NEWS

The Hidden Price of Fashion's Second Act

Thursday, February 19, 2026

The Hidden Price of Fashion's Second Act

eBay's $1.2 billion purchase of Depop reveals how corporate giants are monetizing Gen Z's economic anxiety—turning thrift from necessity into profit while the financial pressures that drive young people to resale platforms remain unaddressed.

When eBay announced its $1.2 billion acquisition of Depop this week, the press releases celebrated sustainability and youth engagement. But beneath the corporate optimism lies a starker reality: what began as Gen Z's adaptive response to economic pressure has become a lucrative commodity for legacy tech companies.

Depop's seven million users—90% under 34—didn't flock to secondhand fashion primarily for environmental virtue. They came because new clothing has become unaffordable, because entry-level wages haven't kept pace with inflation, because student debt lingers long after graduation. The platform's growth maps not just to sustainability values, but to financial constraint.

Now eBay profits from what economic anxiety built. Etsy, which bought Depop for $1.6 billion five years ago, exits at a loss while eBay gains access to a generation's coping mechanism. The irony is sharp: young sellers hustle on these platforms to make rent, while the platforms themselves sell for billions.
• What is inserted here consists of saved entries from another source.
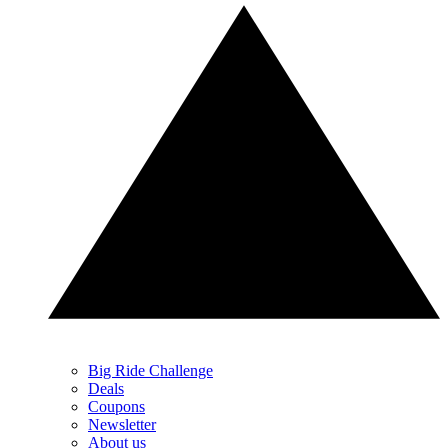
Big Ride Challenge
Deals
Coupons
Newsletter
About us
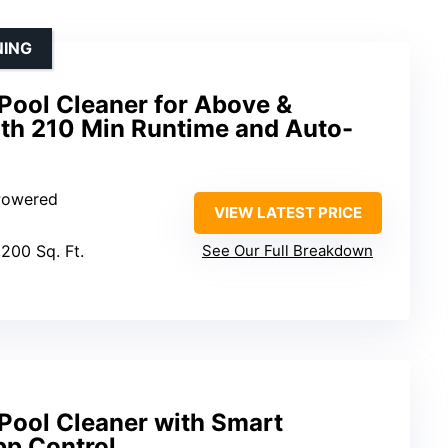
NING
Pool Cleaner for Above &
ith 210 Min Runtime and Auto-
 Powered
VIEW LATEST PRICE
,200 Sq. Ft.
See Our Full Breakdown
Pool Cleaner with Smart
pp Control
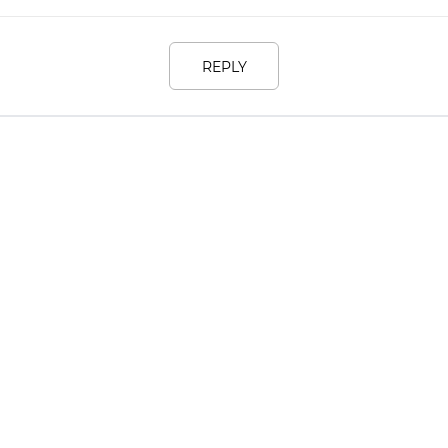
REPLY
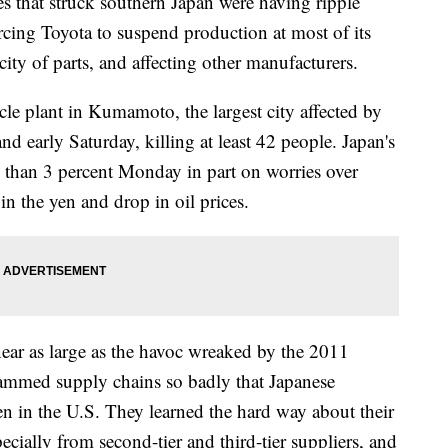
hat struck southern Japan were having ripple
orcing Toyota to suspend production at most of its
rcity of parts, and affecting other manufacturers.
 plant in Kumamoto, the largest city affected by
nd early Saturday, killing at least 42 people. Japan's
than 3 percent Monday in part on worries over
in the yen and drop in oil prices.
ear as large as the havoc wreaked by the 2011
lammed supply chains so badly that Japanese
n in the U.S. They learned the hard way about their
pecially from second-tier and third-tier suppliers, and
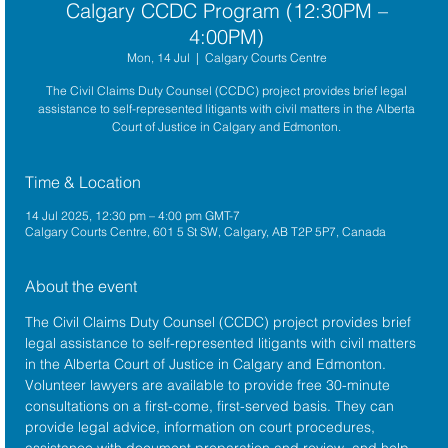
Calgary CCDC Program (12:30PM –
4:00PM)
Mon, 14 Jul
  |  
Calgary Courts Centre
The Civil Claims Duty Counsel (CCDC) project provides brief legal
assistance to self-represented litigants with civil matters in the Alberta
Court of Justice in Calgary and Edmonton.
Time & Location
14 Jul 2025, 12:30 pm – 4:00 pm GMT-7
Calgary Courts Centre, 601 5 St SW, Calgary, AB T2P 5P7, Canada
About the event
The 
Civil Claims Duty Counsel (CCDC)
 project provides brief 
legal assistance to self-represented litigants with civil matters 
in the 
Alberta Court of Justice
 in Calgary and Edmonton. 
Volunteer lawyers are available to provide free 30-minute 
consultations on a first-come, first-served basis. They can 
provide legal advice, information on court procedures, 
assistance with document preparation and review, and help 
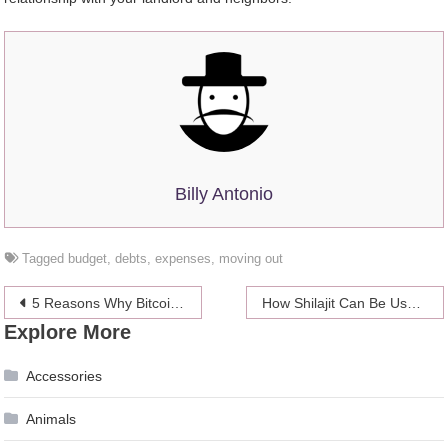
Billy Antonio
Tagged
budget
,
debts
,
expenses
,
moving out
Post
5 Reasons Why Bitcoin is Still the Best Cryptocurrency
How Shilajit Can Be Useful?
Explore More
navigation
Accessories
Animals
This pattern—corporate profit extracted from individual struggle—echoes throughout scripture's warnings about systems that burden the vulnerable while enriching the powerful. Jesus overturned tables when commerce exploited those who had no choice but to participate. The sellers in the temple weren't there because they loved the marketplace; they were there because the system required it.

The Christian call isn't to romanticize poverty or condemn commerce entirely. It's to see clearly who bears the weight in any economic arrangement—and to ask whether our systems serve human flourishing or merely extract value from human need. Depop's billions reveal the cost of looking away.